Shell’s assets would help reduce the greenhouse gas (GHG) carbon intensity of the Permian portfolio, Lance said. The previous GHG intensity goal target for 2030 was to reduce emissions by 35-45%. The target now is 40-50% from the 2016 baseline, on both a net equity and gross operated basis.
Whether it was the time to invest in more Permian assets may be a question for some investors. ConocoPhillips earlier this year completed its $9.7 billion takeover of Permian pure-play Concho Resources Inc. Combined, said Lance, the two Permian deals will make “a stronger company, with a powerful 10-year plan that has been positively received by the market.”
In addition, the Shell leasehold is “100% on nonfederal land on the Texas side” of the Permian, i.e. private land. That means there would be no threat of any potential federal drilling ban that has been suggested by the Biden administration.

□ □ □

§ EXERCISE INSTRUCTIONS
**A.** Answer these questions about the passage on ConocoPhillips and Shell's Permian assets:
(i) What is the new 2030 GHG intensity reduction target, and from what baseline is it measured?
(ii) Which company did ConocoPhillips take over earlier this year, and for how much?
(iii) On what kind of land does the Shell leasehold sit?
**B.** Can you write the next paragraph of the passage on ConocoPhillips and Shell's Permian assets, starting after its final sentence?
The data that follows was drawn from a separate source.

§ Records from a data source

□ □ □

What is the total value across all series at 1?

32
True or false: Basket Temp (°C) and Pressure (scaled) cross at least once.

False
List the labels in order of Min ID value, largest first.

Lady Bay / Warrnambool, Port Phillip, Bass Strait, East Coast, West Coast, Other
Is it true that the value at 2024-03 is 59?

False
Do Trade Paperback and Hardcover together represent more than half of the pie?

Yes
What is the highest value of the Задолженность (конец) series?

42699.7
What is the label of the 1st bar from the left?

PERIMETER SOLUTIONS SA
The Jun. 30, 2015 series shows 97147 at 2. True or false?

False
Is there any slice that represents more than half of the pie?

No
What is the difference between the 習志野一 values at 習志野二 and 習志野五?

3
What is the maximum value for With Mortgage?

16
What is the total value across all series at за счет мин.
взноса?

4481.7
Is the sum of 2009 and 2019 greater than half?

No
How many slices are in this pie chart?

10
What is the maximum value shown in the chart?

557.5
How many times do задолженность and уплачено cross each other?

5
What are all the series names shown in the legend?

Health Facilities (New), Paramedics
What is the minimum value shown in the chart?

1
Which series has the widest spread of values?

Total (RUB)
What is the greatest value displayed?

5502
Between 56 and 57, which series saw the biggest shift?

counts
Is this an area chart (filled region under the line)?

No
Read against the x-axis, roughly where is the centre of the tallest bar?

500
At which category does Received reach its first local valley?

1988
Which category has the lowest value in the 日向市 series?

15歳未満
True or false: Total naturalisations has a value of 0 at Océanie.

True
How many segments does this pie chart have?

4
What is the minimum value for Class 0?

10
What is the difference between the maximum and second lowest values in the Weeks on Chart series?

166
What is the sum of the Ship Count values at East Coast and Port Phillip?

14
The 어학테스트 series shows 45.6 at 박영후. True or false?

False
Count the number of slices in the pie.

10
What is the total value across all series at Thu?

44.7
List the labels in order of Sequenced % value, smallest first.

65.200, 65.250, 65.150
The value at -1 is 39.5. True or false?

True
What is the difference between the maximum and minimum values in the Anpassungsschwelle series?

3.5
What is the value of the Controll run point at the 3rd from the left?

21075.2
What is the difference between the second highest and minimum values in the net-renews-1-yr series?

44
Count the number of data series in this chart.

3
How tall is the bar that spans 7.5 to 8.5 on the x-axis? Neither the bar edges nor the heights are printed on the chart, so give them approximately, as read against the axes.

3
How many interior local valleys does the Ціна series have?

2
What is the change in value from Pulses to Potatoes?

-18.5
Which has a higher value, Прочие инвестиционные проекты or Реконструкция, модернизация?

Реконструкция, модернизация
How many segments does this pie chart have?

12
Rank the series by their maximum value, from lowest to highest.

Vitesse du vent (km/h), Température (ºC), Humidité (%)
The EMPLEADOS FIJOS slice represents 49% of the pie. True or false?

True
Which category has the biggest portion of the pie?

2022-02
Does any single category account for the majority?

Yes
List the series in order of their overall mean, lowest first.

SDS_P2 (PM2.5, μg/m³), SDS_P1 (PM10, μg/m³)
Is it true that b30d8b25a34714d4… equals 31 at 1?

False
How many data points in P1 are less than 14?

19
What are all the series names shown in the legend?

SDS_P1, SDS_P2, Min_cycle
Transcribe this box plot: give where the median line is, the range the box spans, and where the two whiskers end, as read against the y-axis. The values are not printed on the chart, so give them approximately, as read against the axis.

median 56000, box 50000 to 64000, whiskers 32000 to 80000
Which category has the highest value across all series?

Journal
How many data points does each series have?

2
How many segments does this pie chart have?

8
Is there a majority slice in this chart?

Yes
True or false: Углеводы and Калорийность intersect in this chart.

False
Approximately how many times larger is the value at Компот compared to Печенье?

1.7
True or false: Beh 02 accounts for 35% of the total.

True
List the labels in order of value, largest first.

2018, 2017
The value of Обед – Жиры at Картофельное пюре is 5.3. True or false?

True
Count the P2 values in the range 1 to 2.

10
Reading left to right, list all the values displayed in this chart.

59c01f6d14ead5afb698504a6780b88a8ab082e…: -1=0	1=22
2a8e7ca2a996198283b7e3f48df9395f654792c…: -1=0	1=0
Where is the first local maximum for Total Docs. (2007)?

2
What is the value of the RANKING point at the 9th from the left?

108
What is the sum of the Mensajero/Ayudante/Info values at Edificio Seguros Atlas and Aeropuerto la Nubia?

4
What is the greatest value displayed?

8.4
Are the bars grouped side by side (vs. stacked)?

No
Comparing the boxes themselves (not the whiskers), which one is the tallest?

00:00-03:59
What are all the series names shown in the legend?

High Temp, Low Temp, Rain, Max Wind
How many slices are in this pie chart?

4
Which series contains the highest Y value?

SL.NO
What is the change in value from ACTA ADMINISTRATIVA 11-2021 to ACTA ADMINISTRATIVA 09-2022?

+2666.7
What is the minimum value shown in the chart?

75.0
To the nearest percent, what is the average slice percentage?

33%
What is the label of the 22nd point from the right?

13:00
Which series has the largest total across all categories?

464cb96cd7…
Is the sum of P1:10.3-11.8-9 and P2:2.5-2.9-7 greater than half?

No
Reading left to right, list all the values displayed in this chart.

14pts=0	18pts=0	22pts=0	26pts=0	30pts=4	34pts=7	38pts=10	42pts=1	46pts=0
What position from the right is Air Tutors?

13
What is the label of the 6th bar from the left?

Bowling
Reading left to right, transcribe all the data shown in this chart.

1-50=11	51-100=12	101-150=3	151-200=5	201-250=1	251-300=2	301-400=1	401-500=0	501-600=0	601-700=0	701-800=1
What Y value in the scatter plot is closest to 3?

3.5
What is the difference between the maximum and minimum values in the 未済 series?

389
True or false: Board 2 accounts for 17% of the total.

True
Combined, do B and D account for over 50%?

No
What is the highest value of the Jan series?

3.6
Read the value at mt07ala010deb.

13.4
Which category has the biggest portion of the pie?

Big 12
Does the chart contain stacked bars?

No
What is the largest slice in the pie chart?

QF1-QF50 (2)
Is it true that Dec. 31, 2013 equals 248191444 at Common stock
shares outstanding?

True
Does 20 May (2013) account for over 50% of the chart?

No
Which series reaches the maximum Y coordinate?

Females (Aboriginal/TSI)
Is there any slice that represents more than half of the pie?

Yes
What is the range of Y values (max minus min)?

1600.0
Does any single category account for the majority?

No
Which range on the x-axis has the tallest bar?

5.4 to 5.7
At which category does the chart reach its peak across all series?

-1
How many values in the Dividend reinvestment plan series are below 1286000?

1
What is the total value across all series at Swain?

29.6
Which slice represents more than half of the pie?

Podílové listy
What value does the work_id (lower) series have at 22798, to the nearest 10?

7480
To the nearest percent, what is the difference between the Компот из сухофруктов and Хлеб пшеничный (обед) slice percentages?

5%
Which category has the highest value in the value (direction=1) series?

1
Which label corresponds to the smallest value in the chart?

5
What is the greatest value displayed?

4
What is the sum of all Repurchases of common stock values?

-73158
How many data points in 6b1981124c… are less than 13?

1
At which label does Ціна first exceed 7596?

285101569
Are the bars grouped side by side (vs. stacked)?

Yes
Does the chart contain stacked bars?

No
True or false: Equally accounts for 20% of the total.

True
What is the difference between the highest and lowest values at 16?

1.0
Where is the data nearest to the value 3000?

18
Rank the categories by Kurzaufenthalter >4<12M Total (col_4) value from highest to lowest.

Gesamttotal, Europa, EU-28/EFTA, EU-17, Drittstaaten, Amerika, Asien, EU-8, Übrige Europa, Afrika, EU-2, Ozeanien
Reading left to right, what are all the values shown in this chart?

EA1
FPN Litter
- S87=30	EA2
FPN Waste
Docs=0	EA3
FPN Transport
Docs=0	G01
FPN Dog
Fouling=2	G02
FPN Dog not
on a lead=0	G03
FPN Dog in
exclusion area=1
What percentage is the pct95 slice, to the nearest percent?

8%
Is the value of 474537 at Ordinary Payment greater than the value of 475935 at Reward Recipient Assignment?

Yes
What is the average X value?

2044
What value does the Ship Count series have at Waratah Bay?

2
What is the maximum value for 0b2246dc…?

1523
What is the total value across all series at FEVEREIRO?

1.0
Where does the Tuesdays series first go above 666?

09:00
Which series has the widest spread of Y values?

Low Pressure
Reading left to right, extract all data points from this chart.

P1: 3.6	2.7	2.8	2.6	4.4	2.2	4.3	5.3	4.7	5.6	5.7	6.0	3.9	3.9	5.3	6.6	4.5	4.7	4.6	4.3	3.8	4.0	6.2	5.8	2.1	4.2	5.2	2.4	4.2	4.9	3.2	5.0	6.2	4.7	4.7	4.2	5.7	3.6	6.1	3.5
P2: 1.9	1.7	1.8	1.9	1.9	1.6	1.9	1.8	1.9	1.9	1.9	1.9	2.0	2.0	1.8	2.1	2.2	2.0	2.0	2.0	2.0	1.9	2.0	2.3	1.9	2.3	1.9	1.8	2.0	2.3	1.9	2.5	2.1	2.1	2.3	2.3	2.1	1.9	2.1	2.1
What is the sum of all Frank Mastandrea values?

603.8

□ □ □

§ ANSWERS TO THE EXERCISES
**A.**
(i) A 40-50% reduction from the 2016 baseline, on both a net equity and gross operated basis.
(ii) Concho Resources Inc., for $9.7 billion.
(iii) It is 100% on nonfederal land on the Texas side of the Permian, meaning private land.

**B.**
The Shell assets extend across 225,000 net acres, with more than 600 miles of operated crude, natural gas and water pipelines, as well as infrastructure. Estimated 2022 production is 200,000 boe/d, roughly half of which is operated. Occidental Petroleum Corp. (Oxy) has partnered with Shell in the Permian.
The assets to be acquired are around 50% weighted to oil, with 25% to natural gas and 25% to natural gas liquids.
The company in June announced a 10-year strategy plan keyed around an average West Texas intermediate oil price of $50/bbl. At recent strip pricing and estimated 2022 production, ConocoPhillips stands to make hay, Lance said. Next year’s cash from operations from the Shell assets alone could be $2.6 billion, with free cash flow of $1.9 billion, based on a preliminary estimate of 2022 capital.
With the purchase, more assets are going to be sold, Lance said. The targeted level of dispositions has been increased to $4-5 billion by 2023 from $2-3 billion. Around half of the projected sales “are expected to be sourced primarily from the Permian Basin as part of the company’s ongoing portfolio high-grading efforts,” he said.
“The opportunity to announce a very attractive acquisition in conjunction with an ordinary dividend increase and an improved emissions intensity reduction target speaks to the strength of our company and a clear commitment to delivering on all aspects of our triple mandate.”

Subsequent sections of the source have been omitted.